The meeting with the bravoes takes place under the sign of the opposition between word and visual evidence. The bravoes speak, but what Don Abbondio understands always anticipates their words. The priest realizes “by certain unmistakable signs” (p. 32) that he is the one they are waiting for; he puts on a casual attitude, in the vain hope of deceiving the threatening characters who are lying in wait for him, running the first two fingers of his left hand under his collar; he decides that to run for it would have lent itself to an inauspicious interpretation (“it would have been the same as saying, follow me, or worse”); once more he pretends to be relaxed, reciting a verse or two out loud; he composes his face into as calm and carefree an expression as he can muster (because he knows that, since gestures and facial expressions speak, they can be manipulated in order to lie); he prepares a smile; and, to indicate his submission, he comes to a halt.
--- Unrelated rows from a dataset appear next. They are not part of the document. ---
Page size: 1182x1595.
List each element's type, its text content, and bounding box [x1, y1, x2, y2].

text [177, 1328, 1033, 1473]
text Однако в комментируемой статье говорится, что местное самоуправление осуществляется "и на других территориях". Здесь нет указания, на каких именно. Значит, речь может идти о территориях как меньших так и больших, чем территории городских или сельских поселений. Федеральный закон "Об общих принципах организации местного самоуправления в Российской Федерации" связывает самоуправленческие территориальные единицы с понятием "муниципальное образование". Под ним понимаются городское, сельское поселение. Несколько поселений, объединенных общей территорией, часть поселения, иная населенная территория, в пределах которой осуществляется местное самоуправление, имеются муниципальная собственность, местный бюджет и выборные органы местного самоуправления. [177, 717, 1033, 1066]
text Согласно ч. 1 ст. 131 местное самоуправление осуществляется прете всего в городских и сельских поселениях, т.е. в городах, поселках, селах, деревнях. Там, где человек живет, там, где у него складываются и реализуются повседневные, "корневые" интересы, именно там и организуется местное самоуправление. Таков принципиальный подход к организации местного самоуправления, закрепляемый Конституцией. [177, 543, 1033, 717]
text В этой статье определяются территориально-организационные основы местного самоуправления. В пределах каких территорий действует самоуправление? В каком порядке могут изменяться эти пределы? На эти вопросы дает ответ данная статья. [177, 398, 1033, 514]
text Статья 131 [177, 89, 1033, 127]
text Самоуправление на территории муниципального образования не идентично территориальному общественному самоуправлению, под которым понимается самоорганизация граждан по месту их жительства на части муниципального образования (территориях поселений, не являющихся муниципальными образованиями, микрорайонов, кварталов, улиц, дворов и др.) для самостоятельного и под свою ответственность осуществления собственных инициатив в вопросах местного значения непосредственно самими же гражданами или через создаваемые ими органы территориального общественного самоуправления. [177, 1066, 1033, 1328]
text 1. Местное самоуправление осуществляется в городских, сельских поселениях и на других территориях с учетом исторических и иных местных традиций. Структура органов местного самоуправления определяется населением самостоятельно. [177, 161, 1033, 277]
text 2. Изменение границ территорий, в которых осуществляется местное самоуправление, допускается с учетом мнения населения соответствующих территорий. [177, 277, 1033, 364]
As for the bravoes, when they speak (and so far they speak saying nonthreatening things), they speak with a menacing attitude, they speak in his ear “in a tone of impressive command” (p. 33), and they know full well that their attitude speaks louder than their words, because “if these things had to be settled by talk, [Don Abbondio with his book learning] would make rings round [
them]” (p. 33).
There’s just one thing, at the end of the episode, that seems to challenge our hypothesis, and to this we must now turn our full attention.
14.4. Proper Names
The bravoes mention the name of Don Rodrigo and “The effect of that name on Don Abbondio’s mind was like a flash of lightning in the middle of the storm at night, which illuminates one’s surroundings confusedly for a moment, and makes them more terrifying than before” (p. 34). Confronted with this power of the name, it has to be said that, of all the flatus vocis that we cannot trust, proper names, because of their indexical nature, take on a particular status which makes them cognate with symptoms or visual signs.
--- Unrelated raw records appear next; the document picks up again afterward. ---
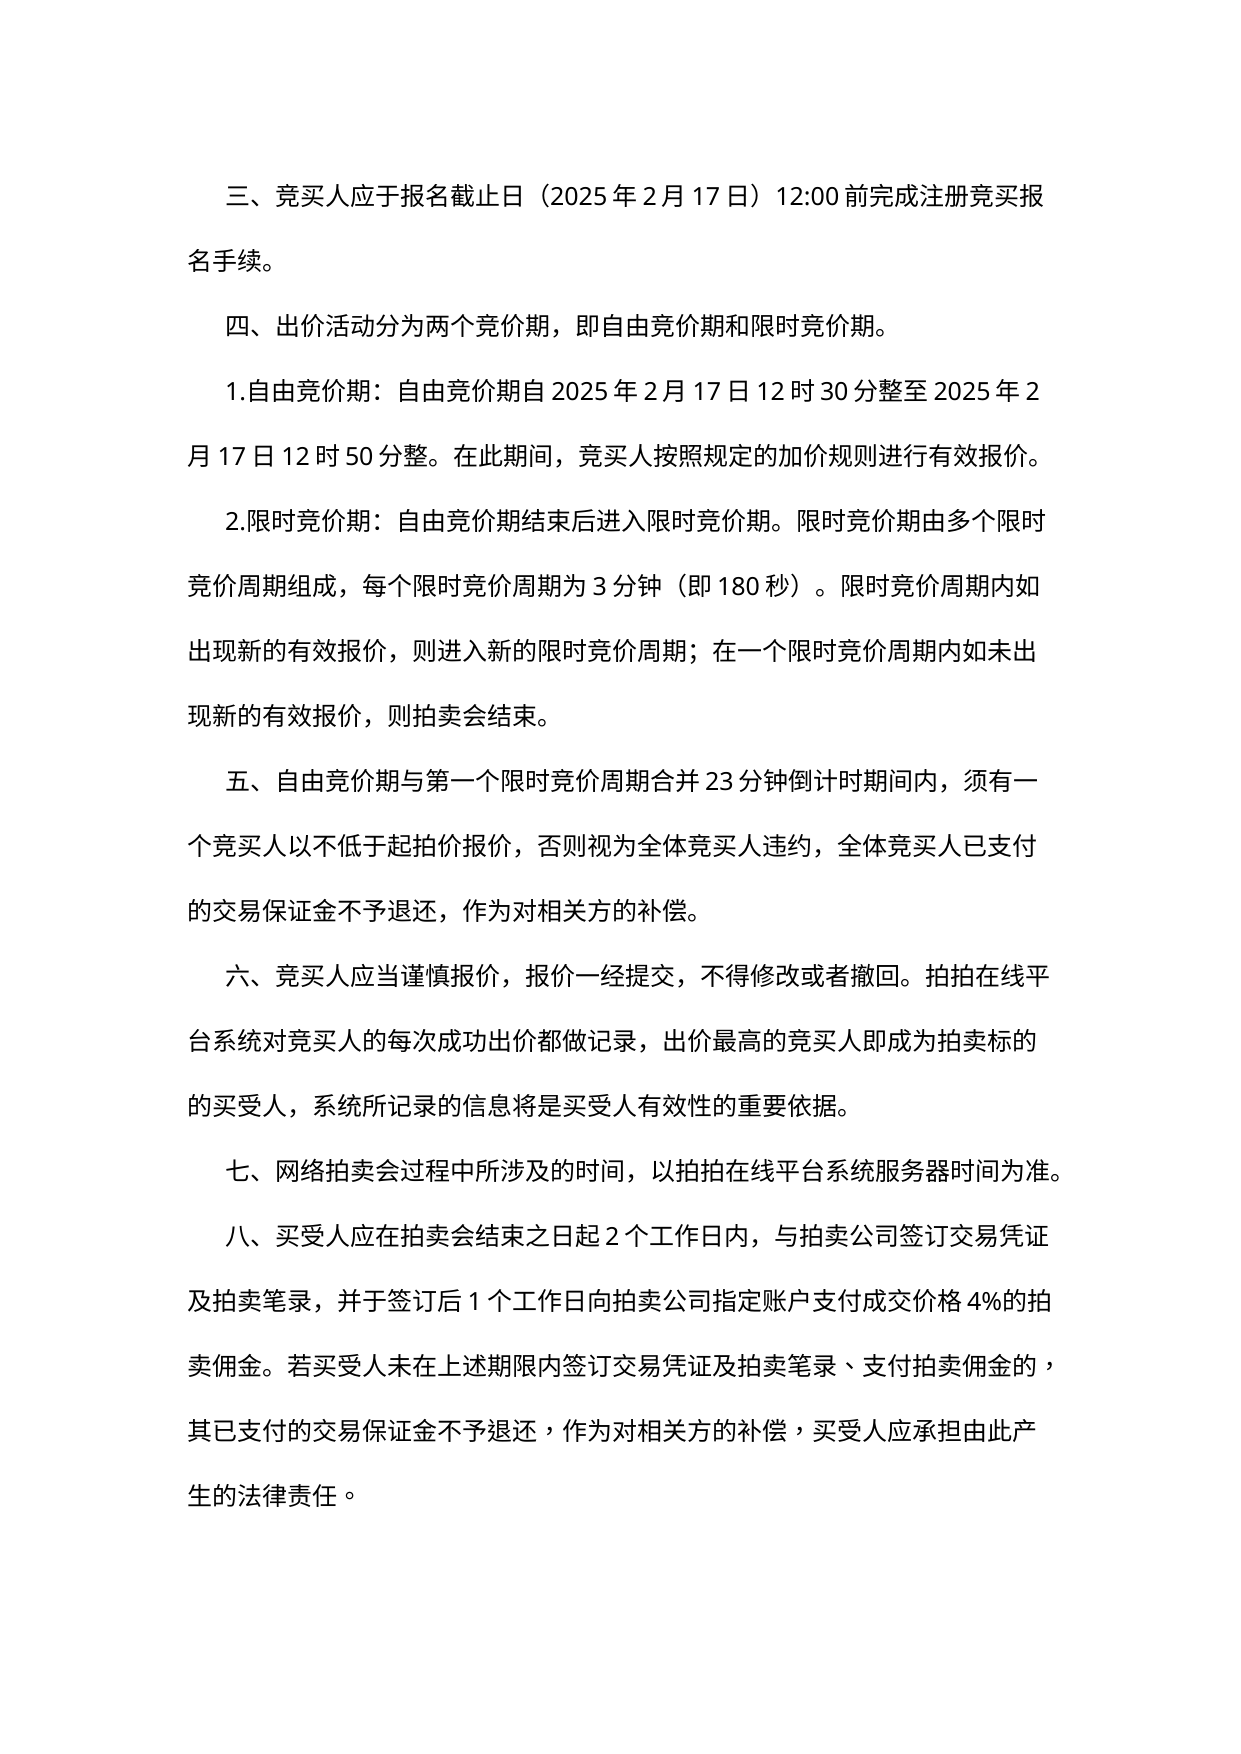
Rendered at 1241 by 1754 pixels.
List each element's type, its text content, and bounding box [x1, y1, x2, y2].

text 1.自由竞价期：自由竞价期自2025年2月17日12时30分整至2025年2月17日12时50分整。在此期间，竞买人按照规定的加价规则进行有效报价。 [187, 357, 1053, 487]
text 三、竞买人应于报名截止日（2025年2月17日）12:00前完成注册竞买报名手续。 [187, 162, 1053, 292]
text 八、买受人应在拍卖会结束之日起2个工作日内，与拍卖公司签订交易凭证及拍卖笔录，并于签订后1个工作日向拍卖公司指定账户支付成交价格4%的拍卖佣金。若买受人未在上述期限内签订交易凭证及拍卖笔录、支付拍卖佣金的，其已支付的交易保证金不予退还，作为对相关方的补偿，买受人应承担由此产生的法律责任。 [187, 1202, 1053, 1527]
text 五、自由竞价期与第一个限时竞价周期合并23分钟倒计时期间内，须有一个竞买人以不低于起拍价报价，否则视为全体竞买人违约，全体竞买人已支付的交易保证金不予退还，作为对相关方的补偿。 [187, 747, 1053, 942]
text 六、竞买人应当谨慎报价，报价一经提交，不得修改或者撤回。拍拍在线平台系统对竞买人的每次成功出价都做记录，出价最高的竞买人即成为拍卖标的的买受人，系统所记录的信息将是买受人有效性的重要依据。 [187, 942, 1053, 1137]
text 七、网络拍卖会过程中所涉及的时间，以拍拍在线平台系统服务器时间为准。 [187, 1137, 1053, 1202]
text 2.限时竞价期：自由竞价期结束后进入限时竞价期。限时竞价期由多个限时竞价周期组成，每个限时竞价周期为3分钟（即180秒）。限时竞价周期内如出现新的有效报价，则进入新的限时竞价周期；在一个限时竞价周期内如未出现新的有效报价，则拍卖会结束。 [187, 487, 1053, 747]
text 四、出价活动分为两个竞价期，即自由竞价期和限时竞价期。 [187, 292, 1053, 357]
The novelist must certainly have faith in proper names, to identify his characters without ambiguity. Now it appears that when he needs these indispensable labels, for Renzo, Lucia, Agnese, Tonio, or Donna Prassede, Manzoni makes the most neutral choices possible, dipping into the liturgical calendar or into the Scriptures,
For the historical characters in the background, he uses the names that history obliges him to use (Federigo, Ambrogio Spinola, Ferrer), but for the most part he could not be more careful about using as few surnames and place names as he can, resulting in the great abundance of asterisks that we are all familiar with, and the unrevealing antonomasias like “the Signora,” arriving finally at that masterpiece of reticence that is the name of the Unnamed, written with a lower case initial in the original no less.
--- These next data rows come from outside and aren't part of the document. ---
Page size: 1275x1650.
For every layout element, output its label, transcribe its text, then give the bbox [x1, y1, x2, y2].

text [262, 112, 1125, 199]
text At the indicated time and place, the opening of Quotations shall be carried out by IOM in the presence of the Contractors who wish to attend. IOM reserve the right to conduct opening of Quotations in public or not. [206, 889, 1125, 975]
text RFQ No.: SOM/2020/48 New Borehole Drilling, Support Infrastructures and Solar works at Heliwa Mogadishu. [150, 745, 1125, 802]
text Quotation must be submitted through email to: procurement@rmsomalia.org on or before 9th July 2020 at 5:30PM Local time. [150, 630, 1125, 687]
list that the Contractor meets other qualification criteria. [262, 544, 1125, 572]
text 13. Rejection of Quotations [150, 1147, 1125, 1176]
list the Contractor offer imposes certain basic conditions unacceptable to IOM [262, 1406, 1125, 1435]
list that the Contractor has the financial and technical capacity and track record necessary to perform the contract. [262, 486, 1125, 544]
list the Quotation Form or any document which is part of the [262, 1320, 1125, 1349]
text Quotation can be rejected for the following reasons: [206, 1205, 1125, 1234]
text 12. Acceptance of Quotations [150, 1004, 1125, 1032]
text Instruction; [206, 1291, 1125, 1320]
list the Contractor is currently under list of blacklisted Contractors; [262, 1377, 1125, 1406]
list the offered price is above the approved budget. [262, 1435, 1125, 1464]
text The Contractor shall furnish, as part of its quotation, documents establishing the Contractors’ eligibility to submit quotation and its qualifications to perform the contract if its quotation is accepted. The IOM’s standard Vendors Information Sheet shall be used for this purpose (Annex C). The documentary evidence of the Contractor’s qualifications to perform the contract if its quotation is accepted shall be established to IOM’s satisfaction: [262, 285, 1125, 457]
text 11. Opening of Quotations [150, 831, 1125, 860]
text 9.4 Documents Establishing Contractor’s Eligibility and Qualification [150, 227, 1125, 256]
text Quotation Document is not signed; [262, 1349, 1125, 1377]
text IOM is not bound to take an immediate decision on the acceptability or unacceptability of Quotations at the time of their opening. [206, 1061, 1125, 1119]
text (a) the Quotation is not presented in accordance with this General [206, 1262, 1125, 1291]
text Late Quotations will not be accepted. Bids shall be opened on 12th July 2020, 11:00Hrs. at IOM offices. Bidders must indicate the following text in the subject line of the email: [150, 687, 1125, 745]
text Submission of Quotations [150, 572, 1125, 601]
In other words, Manzoni has the same reluctance to divulge names that Renzo demonstrates at the inn in the presence of the pseudo-Ambrogio Fusella. And he does not appear to do so merely in obedience to the rules of the genre. He seems to lack faith in names because he realizes that, even regarding names, the chronicles, which speak of facts, are ambiguous, so much so that we do not even know what the correct name is of the man who was the first bearer of the contagion, and we have to choose between two, both of which are probably false. And when havoc has been wreaked upon real names (as in the case of the name of Giangiacomo Mora), an image that does not correspond to reality has attached itself to the label, connoting in infamous fashion a name that ought by rights to evoke feelings of pity.